## Tugas 1
Tulis ulang dengan persis bagian teks tentang indikator ekonomi, mulai dari "Seperti telah sering" sampai dengan "yang akan datang.".

## Kutipan Teks
16 Indikator Ekonomi Penting

Para pakar dan analis selalu membicarakan arah perekonomian, dan itu memang pekerjaan mereka. Namun seperti yang Anda ketahui sering kali...

Para pakar dan analis selalu membicarakan arah perekonomian, dan itu memang pekerjaan mereka. Namun seperti yang Anda ketahui sering kali prediksi mereka salah. Sebagai contoh kepala The Fed Ben Bernanke pada tahun 2007 pernah memprediksikan bahwa Amerika Serikat tidak akan mengalami resesi. Saat itu ia mengatakan bahwa pasar saham dan perumahan sangat menjanjikan. Tetapi seperti kita ketahui sekarang perkiraan Bernanke tersebut ternyata keliru. Karena prediksi para pakar tidak selalu benar, maka penting bagi kita sebagai pelaku pasar untuk mengerti dan memperhatikan perkembangan ekonomi dan faktor-faktor yang bisa mempengaruhinya, sehingga kita bisa mengambil keputusan yang tepat dalam investasi jangka panjang maupun trading.
Seperti telah sering dibicarakan, ada 2 jenis indikator yang perlu diketahui yaitu:
1. Indikator-indikator leading (leading indicators) yaitu indikator yang akan berubah mendahului keadaan sebenarnya, dan indikator leading ini digunakan untuk memprediksikan trend pada waktu yang akan datang.
2. Indikator-indikator lagging (lagging indicators) yaitu indikator yang berubah setelah trend terbentuk. Meski tidak menunjukkan arah pergerakan ekonomi, indikator lagging mengkonfirmasi perubahan yang telah terjadi, dan mengindikasikan trend perubahan besaran ekonomi tersebut dalam jangka panjang.
Indikator-indikator leading
Karena indikator leading sangat potensial untuk memprediksikan arah perekonomian, maka penentu kebijakan fiskal dan moneter pemerintah menggunakannya sebagai acuan dalam mengatur kebijakannya untuk menghindari resesi atau dampak negatif lain dalam perekonomian. Indikator-indikator leading yang sering diperhatikan adalah:
1. Pasar saham
Meski pasar saham bukan indikator yang paling penting namun indeks harga saham adalah yang pertama kali dilihat pelaku pasar untuk mengetahui perkembangan ekonomi saat ini. Harga saham mencerminkan harapan perolehan badan-badan usaha milik negara maupun perusahaan swasta sebagai salah satu pelaku yang memegang kendali arah perekonomian. Jika harga-harga saham (terutama saham blue-chips) naik, maka pendapatan pelaku ekonomi akan meningkat sehingga secara keseluruhan pertumbuhan ekonomi diperkirakan akan naik. Sebaliknya jika pendapatan perusahaan merosot terus menerus maka dalam jangka waktu tertentu diperkirakan akan terjadi resesi.
Namun demikian, kita tidak bisa hanya mengandalkan pada indikator pasar saham. Pertama, perkiraan pendapatan sebuah perusahaan bisa saja meleset. Kedua, harga saham cenderung rawan untuk dimanipulasi. Isilah yang sering kita dengar adalah “digoreng”. Hal ini tidak hanya terjadi di bursa saham negara-negara berkembang tetapi juga di negara maju seperti Amerika Serikat dan Jepang.

## Bahan yang Disediakan
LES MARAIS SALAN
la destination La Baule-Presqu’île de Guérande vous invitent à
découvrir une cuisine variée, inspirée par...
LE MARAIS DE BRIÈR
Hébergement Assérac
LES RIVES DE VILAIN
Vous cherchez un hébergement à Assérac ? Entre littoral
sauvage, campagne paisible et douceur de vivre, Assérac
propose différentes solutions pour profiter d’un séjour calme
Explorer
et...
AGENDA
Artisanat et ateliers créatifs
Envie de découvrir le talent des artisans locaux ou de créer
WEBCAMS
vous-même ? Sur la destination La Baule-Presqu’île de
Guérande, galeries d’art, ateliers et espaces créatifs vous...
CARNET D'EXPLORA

* * *

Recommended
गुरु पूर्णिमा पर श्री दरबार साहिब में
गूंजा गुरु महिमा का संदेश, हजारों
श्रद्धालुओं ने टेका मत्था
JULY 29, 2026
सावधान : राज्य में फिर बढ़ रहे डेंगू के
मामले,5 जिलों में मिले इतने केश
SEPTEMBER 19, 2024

## Tugas 2
Dalam data baris, sunting bagian dari baris yang memuat "LES MARAIS SALAN" sampai dengan baris yang memuat "CARNET D'EXPLORA" dengan mengganti "Explorer" menjadi "Découvrir". Tuliskan hanya baris-baris itu, dan biarkan selebihnya tidak berubah.

## Jawaban Tertulis 1
Seperti telah sering dibicarakan, ada 2 jenis indikator yang perlu diketahui yaitu:
1. Indikator-indikator leading (leading indicators) yaitu indikator yang akan berubah mendahului keadaan sebenarnya, dan indikator leading ini digunakan untuk memprediksikan trend pada waktu yang akan datang.

## Jawaban Tertulis 2
LES MARAIS SALAN
la destination La Baule-Presqu’île de Guérande vous invitent à
découvrir une cuisine variée, inspirée par...
LE MARAIS DE BRIÈR
Hébergement Assérac
LES RIVES DE VILAIN
Vous cherchez un hébergement à Assérac ? Entre littoral
sauvage, campagne paisible et douceur de vivre, Assérac
propose différentes solutions pour profiter d’un séjour calme
Découvrir
et...
AGENDA
Artisanat et ateliers créatifs
Envie de découvrir le talent des artisans locaux ou de créer
WEBCAMS
vous-même ? Sur la destination La Baule-Presqu’île de
Guérande, galeries d’art, ateliers et espaces créatifs vous...
CARNET D'EXPLORA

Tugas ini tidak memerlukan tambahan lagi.